> _TEXT EXTRACT_:

The Luda of Suburbia (Alfred, Lord Sotosyn), Friday, 13 February 2026 14:11 (one week ago)

Chevy Chase, superstar! Superman III, looking like shit despite the excellent previous movie becoming 1981's second highest-grossing film. Tom Selleck, box office champ!

The Luda of Suburbia (Alfred, Lord Sotosyn), Friday, 13 February 2026 14:12 (one week ago)

Not a hot year. caught The Big Chill in cinema recently (as a mystery film - they do that at the prince charles cinema every week or so, to varying results depending on yr taste) - that is a film that has dated horrendously. Terms of Endearment has aged very well...

I'm probably gonna go Jedi here, mainly for nostalgia but actually most of the other stuff on this list is average to terrible.

> _GIVEN INSTRUCTION_: Repeat, word for word, the part of the film discussion that opens with the words containing "Chevy Chase, superstar!" and closes with "average to terrible.". The data after this point has no connection to the film discussion.

> _DATA LINES_:
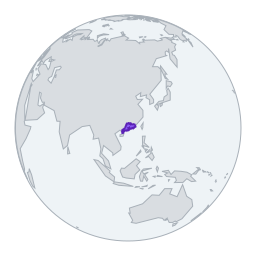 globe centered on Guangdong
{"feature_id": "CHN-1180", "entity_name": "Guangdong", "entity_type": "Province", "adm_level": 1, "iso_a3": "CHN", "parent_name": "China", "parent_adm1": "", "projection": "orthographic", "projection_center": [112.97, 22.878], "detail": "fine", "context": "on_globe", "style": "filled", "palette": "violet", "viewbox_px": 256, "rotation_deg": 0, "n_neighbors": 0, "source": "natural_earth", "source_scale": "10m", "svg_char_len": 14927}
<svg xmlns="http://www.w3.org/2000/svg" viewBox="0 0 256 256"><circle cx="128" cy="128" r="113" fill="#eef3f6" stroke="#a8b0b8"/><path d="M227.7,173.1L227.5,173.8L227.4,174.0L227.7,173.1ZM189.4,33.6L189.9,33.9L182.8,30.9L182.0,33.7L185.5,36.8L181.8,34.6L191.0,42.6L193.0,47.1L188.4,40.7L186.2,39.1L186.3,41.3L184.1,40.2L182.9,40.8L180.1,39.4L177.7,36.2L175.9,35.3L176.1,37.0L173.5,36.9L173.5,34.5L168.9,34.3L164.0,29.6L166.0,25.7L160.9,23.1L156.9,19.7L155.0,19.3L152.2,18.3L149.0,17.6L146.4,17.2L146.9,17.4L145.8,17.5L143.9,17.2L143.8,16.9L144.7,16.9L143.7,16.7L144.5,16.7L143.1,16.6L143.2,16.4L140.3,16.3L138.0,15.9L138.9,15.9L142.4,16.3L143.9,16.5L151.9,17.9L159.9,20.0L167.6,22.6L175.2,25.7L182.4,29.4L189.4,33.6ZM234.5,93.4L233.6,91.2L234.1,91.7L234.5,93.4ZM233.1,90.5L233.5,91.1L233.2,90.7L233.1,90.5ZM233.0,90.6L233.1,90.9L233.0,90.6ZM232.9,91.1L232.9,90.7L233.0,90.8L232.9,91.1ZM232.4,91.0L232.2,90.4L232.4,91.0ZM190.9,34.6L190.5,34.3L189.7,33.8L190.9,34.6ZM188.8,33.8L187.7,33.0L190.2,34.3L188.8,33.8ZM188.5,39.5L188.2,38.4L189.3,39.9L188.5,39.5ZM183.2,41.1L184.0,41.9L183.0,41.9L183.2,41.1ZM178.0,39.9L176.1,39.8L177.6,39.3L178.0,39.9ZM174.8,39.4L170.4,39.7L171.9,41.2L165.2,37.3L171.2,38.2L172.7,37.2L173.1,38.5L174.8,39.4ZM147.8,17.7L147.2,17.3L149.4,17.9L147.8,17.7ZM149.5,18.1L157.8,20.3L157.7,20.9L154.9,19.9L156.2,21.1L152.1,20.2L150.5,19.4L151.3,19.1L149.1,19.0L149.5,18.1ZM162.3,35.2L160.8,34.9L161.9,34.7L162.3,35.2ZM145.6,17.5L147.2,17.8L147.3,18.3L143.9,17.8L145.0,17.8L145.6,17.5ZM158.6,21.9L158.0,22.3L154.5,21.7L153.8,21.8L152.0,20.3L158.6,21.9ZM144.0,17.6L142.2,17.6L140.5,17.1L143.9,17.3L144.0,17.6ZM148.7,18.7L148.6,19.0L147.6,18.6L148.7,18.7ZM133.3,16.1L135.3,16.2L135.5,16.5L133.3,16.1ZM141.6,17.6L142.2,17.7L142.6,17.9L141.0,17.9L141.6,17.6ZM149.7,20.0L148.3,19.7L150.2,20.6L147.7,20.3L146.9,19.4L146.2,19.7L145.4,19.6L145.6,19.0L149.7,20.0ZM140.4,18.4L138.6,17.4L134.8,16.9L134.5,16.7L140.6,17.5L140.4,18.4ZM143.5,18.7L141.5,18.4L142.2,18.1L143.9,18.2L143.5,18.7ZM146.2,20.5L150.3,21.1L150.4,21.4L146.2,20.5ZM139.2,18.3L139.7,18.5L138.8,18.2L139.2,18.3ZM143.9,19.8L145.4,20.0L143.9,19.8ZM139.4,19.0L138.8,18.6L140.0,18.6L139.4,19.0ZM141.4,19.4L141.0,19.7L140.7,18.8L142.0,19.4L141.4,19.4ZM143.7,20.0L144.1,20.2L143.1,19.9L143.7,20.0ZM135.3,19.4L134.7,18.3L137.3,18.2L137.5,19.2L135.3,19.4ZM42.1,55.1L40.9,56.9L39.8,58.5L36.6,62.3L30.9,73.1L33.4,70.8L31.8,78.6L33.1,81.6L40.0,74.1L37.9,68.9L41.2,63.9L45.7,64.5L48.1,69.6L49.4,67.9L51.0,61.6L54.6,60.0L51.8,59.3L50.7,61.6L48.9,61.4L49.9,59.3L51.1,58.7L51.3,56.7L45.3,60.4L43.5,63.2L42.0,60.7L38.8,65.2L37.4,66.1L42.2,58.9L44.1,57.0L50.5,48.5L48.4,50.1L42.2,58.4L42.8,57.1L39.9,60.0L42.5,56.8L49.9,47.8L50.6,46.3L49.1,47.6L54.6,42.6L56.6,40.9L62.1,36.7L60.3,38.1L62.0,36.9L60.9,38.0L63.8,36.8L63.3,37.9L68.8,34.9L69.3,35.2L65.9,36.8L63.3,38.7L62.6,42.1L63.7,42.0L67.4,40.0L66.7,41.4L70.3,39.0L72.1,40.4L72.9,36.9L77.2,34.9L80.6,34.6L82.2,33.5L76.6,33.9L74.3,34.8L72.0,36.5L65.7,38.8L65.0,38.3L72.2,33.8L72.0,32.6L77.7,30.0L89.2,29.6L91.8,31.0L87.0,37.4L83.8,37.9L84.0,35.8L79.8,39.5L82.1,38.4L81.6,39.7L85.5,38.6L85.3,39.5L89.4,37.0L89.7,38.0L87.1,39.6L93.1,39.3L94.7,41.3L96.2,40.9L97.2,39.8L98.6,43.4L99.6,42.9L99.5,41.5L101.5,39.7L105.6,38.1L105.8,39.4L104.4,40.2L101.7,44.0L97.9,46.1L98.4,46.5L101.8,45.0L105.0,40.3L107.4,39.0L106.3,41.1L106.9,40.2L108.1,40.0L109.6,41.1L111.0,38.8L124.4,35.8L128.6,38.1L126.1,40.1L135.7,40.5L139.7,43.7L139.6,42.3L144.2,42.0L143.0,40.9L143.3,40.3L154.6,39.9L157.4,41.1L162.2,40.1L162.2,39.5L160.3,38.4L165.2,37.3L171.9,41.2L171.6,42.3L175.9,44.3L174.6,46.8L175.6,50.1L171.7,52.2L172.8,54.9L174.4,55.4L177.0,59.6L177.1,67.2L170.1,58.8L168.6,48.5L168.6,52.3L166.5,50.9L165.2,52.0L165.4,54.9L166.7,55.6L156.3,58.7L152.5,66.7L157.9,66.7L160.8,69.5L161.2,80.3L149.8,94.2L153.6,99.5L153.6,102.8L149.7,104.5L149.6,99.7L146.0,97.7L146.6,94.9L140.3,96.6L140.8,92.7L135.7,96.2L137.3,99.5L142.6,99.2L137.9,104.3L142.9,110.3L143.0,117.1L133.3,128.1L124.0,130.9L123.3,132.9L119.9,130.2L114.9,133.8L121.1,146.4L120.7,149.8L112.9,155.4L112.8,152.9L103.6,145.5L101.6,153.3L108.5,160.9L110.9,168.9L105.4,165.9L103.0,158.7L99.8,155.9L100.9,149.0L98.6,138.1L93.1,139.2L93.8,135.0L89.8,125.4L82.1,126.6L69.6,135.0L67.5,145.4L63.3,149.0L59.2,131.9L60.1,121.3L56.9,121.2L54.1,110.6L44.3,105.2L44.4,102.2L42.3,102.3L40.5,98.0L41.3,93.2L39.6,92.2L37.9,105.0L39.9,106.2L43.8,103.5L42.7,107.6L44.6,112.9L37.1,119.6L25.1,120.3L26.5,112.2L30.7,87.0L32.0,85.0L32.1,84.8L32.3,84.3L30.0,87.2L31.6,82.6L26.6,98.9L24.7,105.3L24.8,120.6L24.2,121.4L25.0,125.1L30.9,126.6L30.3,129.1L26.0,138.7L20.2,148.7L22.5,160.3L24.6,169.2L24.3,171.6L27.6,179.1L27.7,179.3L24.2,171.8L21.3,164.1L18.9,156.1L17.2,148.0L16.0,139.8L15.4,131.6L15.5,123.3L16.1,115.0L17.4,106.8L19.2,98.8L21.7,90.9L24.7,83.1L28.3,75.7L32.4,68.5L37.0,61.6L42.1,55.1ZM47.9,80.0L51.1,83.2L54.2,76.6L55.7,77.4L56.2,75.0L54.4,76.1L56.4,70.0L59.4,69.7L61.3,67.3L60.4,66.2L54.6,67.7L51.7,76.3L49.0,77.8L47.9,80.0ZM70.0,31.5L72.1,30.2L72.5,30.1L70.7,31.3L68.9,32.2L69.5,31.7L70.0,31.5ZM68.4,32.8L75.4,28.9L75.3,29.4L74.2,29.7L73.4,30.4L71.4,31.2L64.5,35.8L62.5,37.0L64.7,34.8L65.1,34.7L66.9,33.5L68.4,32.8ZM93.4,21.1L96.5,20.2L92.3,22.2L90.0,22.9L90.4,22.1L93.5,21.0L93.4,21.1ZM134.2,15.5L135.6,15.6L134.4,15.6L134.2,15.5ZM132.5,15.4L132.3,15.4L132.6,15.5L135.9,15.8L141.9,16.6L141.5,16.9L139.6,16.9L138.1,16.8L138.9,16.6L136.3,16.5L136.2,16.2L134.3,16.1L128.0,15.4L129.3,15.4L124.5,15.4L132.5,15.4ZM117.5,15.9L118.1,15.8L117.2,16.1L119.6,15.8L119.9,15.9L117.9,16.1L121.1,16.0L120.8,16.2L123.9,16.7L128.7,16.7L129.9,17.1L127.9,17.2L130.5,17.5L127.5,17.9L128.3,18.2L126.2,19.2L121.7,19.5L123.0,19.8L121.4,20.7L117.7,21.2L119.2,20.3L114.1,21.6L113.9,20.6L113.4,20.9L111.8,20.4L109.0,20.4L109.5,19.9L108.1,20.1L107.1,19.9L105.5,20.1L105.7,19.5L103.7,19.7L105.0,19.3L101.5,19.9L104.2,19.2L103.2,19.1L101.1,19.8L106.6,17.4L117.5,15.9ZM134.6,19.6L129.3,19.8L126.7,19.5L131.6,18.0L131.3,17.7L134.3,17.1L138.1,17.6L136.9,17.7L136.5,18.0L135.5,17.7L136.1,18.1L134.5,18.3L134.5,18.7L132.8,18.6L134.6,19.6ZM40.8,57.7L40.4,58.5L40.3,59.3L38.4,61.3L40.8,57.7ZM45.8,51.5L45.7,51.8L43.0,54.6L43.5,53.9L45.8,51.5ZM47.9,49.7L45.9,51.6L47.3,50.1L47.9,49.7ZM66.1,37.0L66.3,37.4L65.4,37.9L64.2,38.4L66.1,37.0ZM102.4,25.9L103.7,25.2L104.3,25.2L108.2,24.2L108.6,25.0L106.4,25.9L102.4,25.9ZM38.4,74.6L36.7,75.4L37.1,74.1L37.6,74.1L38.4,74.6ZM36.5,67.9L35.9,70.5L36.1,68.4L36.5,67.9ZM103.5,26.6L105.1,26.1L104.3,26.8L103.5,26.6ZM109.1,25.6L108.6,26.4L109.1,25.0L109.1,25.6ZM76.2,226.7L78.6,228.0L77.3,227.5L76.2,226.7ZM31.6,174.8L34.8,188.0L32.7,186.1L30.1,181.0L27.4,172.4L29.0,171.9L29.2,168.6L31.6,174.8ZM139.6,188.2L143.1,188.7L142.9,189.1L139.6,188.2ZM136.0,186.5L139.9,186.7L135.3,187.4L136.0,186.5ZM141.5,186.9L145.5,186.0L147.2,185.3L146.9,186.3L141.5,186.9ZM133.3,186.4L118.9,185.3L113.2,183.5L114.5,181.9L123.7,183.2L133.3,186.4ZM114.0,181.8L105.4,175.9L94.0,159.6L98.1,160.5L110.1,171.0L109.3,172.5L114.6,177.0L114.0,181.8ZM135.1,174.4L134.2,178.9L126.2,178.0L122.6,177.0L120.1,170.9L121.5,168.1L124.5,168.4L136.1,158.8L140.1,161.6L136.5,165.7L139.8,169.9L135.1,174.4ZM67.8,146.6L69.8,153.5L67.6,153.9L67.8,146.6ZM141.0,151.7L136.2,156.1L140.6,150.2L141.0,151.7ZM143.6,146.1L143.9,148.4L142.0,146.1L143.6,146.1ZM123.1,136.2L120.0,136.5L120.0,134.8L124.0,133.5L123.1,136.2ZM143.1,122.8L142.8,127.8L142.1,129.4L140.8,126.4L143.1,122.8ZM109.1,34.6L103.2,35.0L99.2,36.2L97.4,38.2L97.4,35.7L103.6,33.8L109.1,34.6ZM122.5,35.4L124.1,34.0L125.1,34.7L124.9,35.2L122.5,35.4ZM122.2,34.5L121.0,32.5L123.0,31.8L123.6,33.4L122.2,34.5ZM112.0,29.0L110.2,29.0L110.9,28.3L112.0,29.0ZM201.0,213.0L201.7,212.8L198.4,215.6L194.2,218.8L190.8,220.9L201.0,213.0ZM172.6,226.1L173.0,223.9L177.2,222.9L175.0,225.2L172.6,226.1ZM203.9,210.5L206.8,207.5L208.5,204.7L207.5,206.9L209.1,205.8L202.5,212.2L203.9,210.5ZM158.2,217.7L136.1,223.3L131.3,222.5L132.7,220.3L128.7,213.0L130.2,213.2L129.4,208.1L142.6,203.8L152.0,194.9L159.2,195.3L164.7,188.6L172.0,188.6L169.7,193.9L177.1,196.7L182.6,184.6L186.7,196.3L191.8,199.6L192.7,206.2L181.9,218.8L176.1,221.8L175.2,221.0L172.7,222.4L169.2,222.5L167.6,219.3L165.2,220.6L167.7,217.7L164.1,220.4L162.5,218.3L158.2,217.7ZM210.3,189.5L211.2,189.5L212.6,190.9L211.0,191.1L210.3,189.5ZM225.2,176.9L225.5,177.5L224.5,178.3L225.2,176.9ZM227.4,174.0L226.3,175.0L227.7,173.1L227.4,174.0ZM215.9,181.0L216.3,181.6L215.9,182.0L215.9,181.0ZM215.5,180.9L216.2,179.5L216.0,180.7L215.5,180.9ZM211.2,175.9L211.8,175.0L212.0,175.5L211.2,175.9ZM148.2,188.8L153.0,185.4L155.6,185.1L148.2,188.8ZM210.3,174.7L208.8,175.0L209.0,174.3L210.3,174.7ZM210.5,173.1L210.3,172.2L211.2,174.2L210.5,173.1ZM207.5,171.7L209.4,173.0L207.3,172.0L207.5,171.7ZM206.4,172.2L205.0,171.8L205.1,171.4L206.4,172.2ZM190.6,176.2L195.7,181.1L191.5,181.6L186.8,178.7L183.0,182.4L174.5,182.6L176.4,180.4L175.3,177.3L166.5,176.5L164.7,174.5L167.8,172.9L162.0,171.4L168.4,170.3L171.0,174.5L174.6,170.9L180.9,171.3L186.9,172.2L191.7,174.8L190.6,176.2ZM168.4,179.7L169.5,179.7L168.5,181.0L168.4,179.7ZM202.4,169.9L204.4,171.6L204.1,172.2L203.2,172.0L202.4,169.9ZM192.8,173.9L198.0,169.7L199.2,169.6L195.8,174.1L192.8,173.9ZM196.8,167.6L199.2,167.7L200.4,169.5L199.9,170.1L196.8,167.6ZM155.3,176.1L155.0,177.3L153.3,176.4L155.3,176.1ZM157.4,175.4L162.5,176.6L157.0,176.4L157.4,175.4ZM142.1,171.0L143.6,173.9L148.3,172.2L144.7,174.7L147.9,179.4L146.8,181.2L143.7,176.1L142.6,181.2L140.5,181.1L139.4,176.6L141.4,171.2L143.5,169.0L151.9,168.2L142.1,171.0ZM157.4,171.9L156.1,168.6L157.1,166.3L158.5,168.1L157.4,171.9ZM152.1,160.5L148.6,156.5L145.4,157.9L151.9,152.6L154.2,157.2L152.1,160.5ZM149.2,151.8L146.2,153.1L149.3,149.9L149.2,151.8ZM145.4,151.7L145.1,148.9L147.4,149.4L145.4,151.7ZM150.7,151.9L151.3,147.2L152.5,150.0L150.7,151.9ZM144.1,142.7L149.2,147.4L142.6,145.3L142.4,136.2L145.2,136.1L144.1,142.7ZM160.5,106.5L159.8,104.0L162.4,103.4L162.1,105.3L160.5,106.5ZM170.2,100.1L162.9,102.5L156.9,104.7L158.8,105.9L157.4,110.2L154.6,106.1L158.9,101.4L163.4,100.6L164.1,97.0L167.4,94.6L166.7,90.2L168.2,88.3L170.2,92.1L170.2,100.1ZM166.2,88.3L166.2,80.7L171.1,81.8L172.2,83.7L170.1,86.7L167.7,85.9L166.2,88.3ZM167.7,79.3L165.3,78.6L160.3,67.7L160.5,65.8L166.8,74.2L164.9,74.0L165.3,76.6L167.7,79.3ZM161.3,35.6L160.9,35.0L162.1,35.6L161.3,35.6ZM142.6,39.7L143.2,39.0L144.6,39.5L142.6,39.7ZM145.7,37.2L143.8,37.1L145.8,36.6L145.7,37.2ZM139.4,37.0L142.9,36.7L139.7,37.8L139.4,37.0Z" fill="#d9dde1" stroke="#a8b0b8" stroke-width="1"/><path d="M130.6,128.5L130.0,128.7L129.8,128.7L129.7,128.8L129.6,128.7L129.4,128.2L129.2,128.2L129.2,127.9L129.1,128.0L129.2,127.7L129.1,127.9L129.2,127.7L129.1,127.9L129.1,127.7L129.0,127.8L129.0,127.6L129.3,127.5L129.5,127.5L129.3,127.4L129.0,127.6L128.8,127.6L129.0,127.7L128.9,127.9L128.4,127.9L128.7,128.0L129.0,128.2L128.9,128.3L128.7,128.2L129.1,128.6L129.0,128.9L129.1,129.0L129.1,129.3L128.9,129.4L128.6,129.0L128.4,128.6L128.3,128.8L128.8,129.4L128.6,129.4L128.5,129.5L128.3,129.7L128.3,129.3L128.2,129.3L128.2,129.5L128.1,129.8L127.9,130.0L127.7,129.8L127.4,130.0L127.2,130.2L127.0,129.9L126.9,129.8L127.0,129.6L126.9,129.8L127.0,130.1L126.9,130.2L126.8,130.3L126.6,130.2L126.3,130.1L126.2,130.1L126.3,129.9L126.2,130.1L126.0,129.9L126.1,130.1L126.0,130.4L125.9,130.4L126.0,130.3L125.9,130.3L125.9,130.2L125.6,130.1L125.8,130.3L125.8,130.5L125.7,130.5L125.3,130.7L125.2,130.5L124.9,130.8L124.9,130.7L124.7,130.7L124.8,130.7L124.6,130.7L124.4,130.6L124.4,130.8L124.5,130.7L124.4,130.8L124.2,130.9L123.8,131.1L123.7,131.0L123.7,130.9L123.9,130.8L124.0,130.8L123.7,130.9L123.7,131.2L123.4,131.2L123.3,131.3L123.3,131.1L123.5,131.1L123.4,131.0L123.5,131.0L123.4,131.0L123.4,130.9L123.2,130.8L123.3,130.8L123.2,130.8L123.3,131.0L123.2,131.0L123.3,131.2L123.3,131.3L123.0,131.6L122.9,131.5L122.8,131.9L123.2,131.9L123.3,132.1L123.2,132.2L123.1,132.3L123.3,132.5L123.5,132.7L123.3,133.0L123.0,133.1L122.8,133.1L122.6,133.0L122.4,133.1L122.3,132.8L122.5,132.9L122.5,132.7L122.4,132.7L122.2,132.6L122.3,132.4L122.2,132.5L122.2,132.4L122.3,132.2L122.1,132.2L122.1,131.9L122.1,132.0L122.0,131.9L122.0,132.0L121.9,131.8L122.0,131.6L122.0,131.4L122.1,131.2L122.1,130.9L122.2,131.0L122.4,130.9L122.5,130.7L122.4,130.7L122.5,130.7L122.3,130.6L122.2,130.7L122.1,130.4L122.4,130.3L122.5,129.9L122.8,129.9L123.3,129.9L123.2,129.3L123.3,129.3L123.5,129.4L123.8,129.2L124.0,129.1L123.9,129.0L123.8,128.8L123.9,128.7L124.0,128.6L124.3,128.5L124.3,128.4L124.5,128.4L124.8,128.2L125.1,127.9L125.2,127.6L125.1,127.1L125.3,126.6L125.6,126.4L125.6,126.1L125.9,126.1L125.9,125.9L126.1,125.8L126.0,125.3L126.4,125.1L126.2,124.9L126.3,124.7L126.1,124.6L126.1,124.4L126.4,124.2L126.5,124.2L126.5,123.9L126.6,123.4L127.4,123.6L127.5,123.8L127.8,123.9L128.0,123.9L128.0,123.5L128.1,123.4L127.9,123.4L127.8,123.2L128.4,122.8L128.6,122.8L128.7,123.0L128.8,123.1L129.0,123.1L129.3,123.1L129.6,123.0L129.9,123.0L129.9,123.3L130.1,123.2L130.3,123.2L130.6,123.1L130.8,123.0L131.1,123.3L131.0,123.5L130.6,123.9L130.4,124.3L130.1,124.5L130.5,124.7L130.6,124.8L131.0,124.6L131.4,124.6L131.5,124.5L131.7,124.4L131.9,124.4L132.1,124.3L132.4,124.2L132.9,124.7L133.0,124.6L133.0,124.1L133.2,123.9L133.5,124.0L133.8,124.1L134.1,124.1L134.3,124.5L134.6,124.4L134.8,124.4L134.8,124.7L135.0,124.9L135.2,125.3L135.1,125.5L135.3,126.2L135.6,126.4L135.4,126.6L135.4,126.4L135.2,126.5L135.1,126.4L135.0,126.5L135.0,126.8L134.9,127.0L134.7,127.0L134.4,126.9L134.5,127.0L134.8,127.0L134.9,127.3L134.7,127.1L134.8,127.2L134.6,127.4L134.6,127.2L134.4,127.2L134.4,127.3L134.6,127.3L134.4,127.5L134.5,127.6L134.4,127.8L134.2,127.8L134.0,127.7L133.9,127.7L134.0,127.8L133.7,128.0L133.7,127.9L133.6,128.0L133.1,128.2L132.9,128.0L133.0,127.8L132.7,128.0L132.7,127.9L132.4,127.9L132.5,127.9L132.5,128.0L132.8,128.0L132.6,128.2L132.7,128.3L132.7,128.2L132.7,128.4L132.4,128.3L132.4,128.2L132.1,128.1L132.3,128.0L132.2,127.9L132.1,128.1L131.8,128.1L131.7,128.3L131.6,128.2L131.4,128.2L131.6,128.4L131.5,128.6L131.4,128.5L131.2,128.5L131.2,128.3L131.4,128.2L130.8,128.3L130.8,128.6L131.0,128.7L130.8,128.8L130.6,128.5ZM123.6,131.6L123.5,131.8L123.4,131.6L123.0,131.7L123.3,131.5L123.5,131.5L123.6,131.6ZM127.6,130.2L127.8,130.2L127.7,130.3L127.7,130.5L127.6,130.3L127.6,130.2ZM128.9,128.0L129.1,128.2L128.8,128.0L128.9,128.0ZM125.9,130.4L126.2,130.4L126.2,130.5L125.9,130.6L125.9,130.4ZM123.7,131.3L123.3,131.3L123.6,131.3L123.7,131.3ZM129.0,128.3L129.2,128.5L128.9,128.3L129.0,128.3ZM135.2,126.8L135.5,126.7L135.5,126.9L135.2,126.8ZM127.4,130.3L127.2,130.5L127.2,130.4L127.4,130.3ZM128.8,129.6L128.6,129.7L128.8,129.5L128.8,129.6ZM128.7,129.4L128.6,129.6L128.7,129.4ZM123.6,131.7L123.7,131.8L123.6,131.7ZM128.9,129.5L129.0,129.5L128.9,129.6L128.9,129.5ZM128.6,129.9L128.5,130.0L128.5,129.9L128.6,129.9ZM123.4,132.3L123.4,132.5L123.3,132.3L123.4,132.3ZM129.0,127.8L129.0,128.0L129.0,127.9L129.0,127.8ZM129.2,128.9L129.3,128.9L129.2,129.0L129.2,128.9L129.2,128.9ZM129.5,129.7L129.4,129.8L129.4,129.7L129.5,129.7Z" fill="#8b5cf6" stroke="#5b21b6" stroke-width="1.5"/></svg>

> _OUTPUT OF THE TASK_:
Chevy Chase, superstar! Superman III, looking like shit despite the excellent previous movie becoming 1981's second highest-grossing film. Tom Selleck, box office champ!

The Luda of Suburbia (Alfred, Lord Sotosyn), Friday, 13 February 2026 14:12 (one week ago)

Not a hot year. caught The Big Chill in cinema recently (as a mystery film - they do that at the prince charles cinema every week or so, to varying results depending on yr taste) - that is a film that has dated horrendously. Terms of Endearment has aged very well...

I'm probably gonna go Jedi here, mainly for nostalgia but actually most of the other stuff on this list is average to terrible.